Xiao hopes to also integrate the new tools into undergraduate and graduate education and raise public awareness of the importance of mobile-app security.
He was among four Case Western Reserve University researchers selected for the award this year—all from the Case School of Engineering. (The other researchers will be announced in separate stories in The Daily)
“We are honored to have a deep bench of early-career researchers gaining recognition on a national level,” said Venkataramanan “Ragu” Balakrishnan, the Charles H. Phipps Dean of the Case School of Engineering. He noted that many users of technology who benefit from advances in computer science don’t understand how using certain devices may expose their personal data, or how to protect that data.
“Xusheng’s innovative work addresses this critical shortfall by building better, stronger applications for these technologies, while also making technologies easier, more understandable and, ultimately, safer for the average user,” Balakrishnan said.
Xiao’s research interests encompass both software engineering and computer security. He concentrates on making software and computer systems more “Reliable, Intelligent, Secure and Efficient (RISE),” also the name of his Case Western Reserve lab.

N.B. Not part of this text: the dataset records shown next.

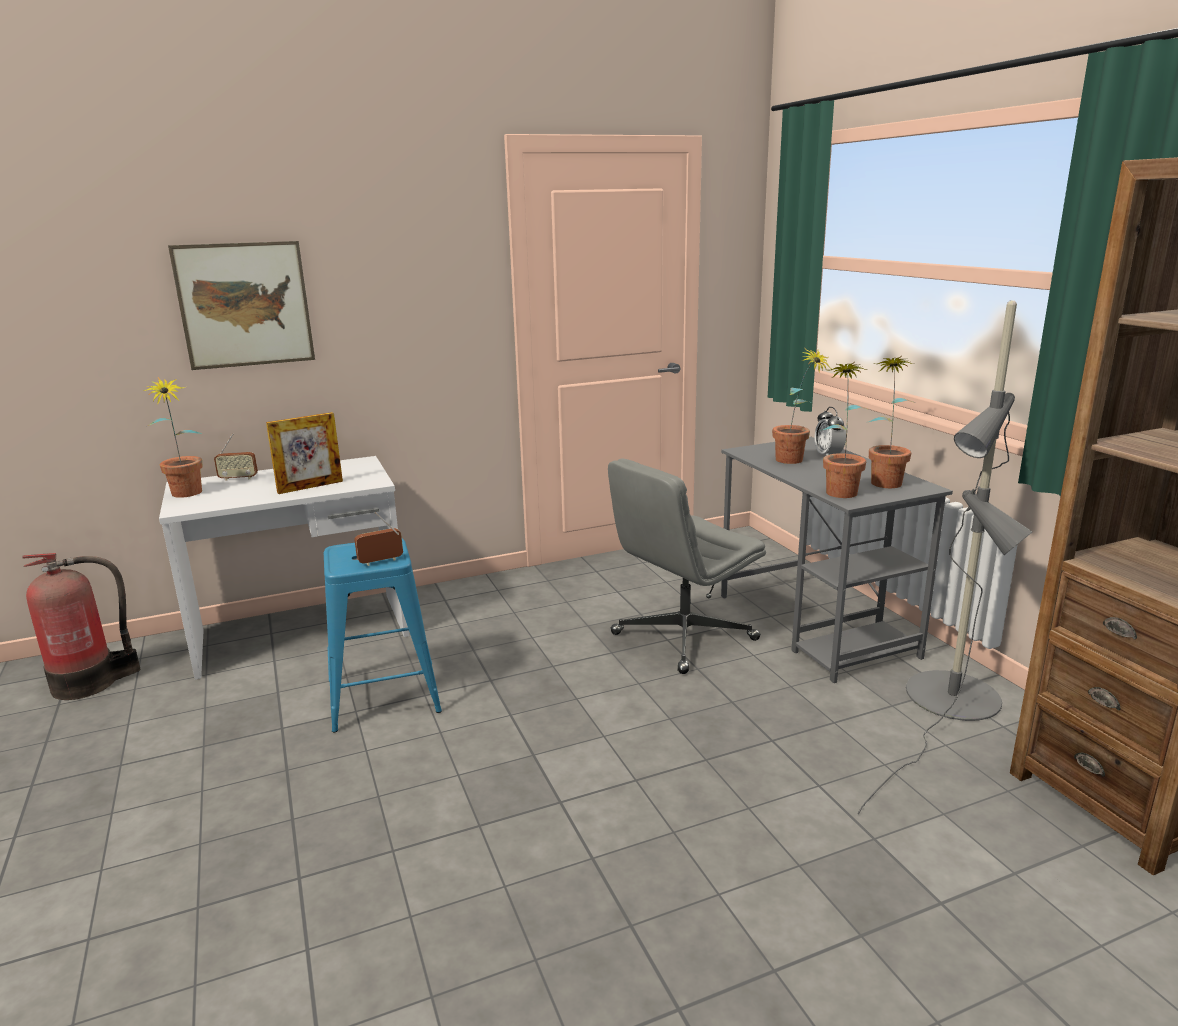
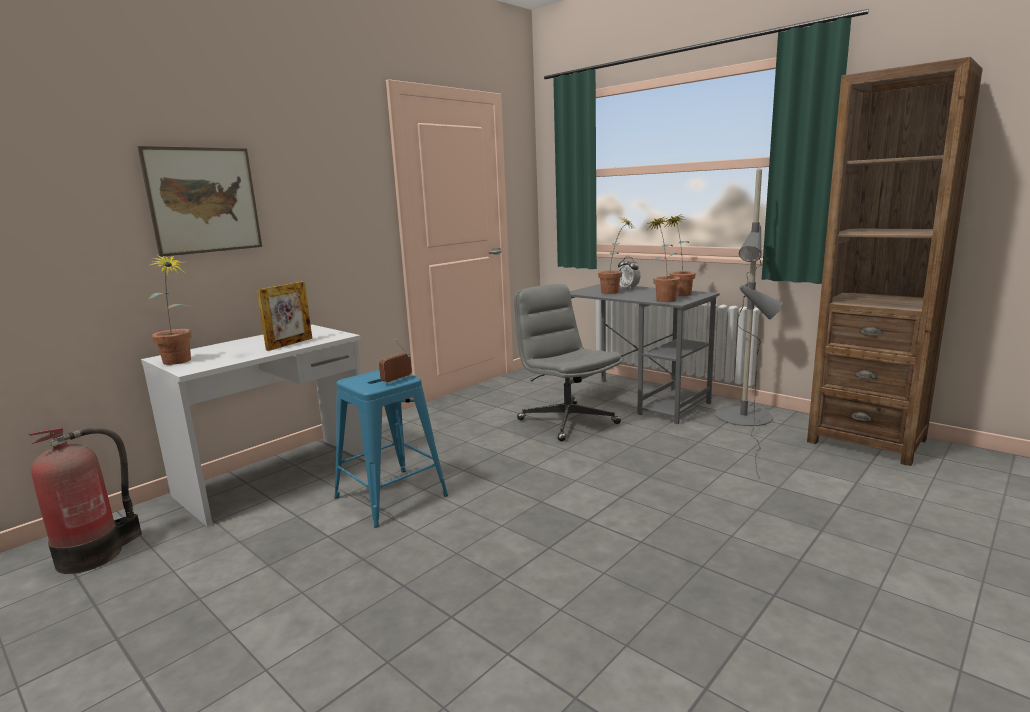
camera: 25 degrees left, 5 degrees down
radio [214,433,258,481] -> none
grey office chair [608,458,766,674] -> grey office chair turned 120 degrees clockwise [514,284,622,441]

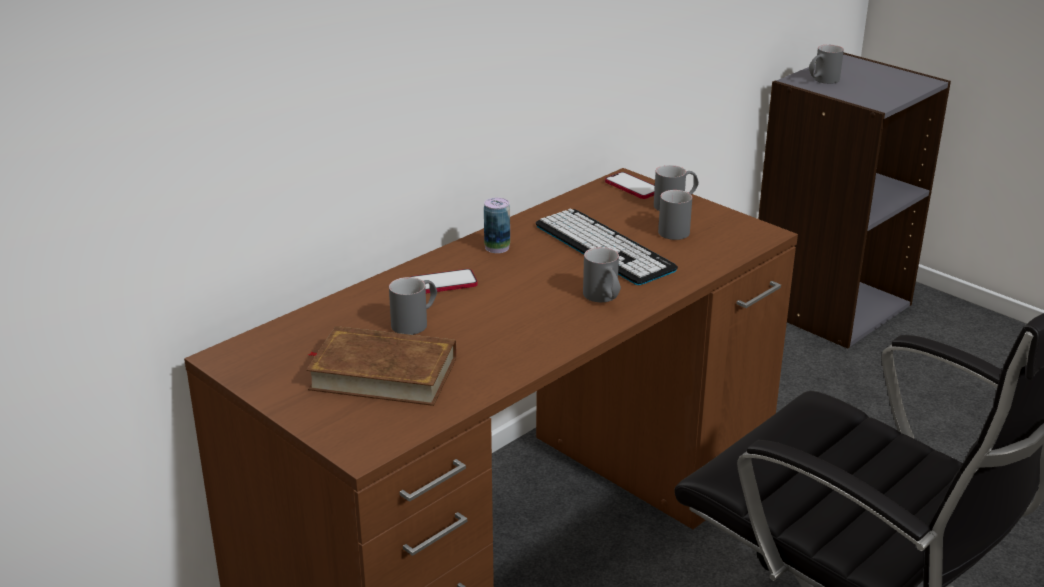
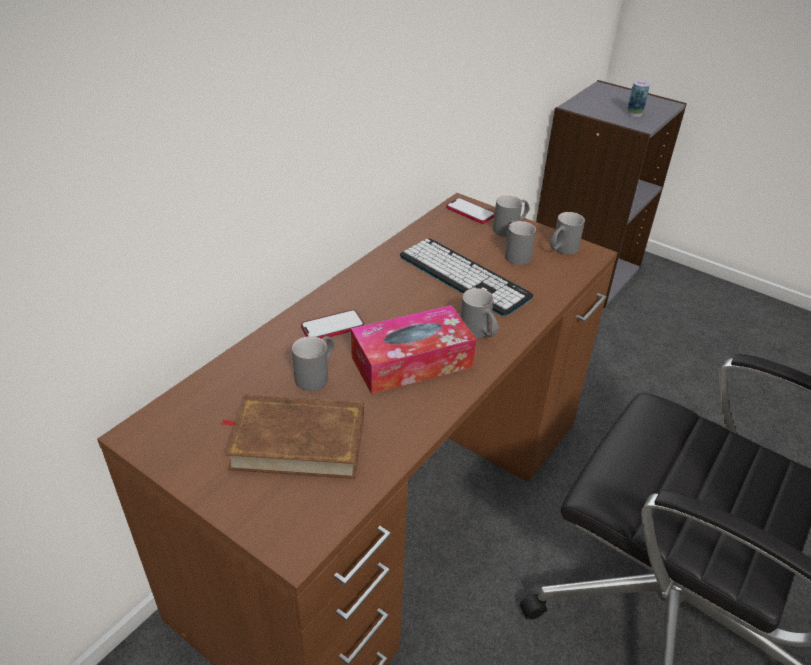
camera: 10 degrees left, 10 degrees up
can [484,198,510,253] -> can moved to [627,80,650,117]
grey mug [809,45,844,84] -> grey mug moved to [550,212,585,255]
none -> tissue box [351,305,476,394]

More specifically, he and his lab members are researching and developing automated analysis techniques for mobile app security, system/enterprise security, blockchain security, automated software testing, program analysis and bug detection.
This new NSF-funded work is in addition to Xiao’s ongoing collaboration with Yinghui Wu, also an assistant professor of computer and data sciences.
The two recently received a three-year, $500,000 NSF grant to investigate the viability of their novel approach to build a better defense system against data breaches in large enterprises and organizations.
Xiao and members of his lab have also worked with companies such as NEC and Microsoft and have been granted six U.S. patents. Some of his research has been supported by Samsung and the U.S. Department of Energy.
The lab has also developed other security analysis tools for mobile apps called AppContext and WHYPER, which are available to anyone to download and use.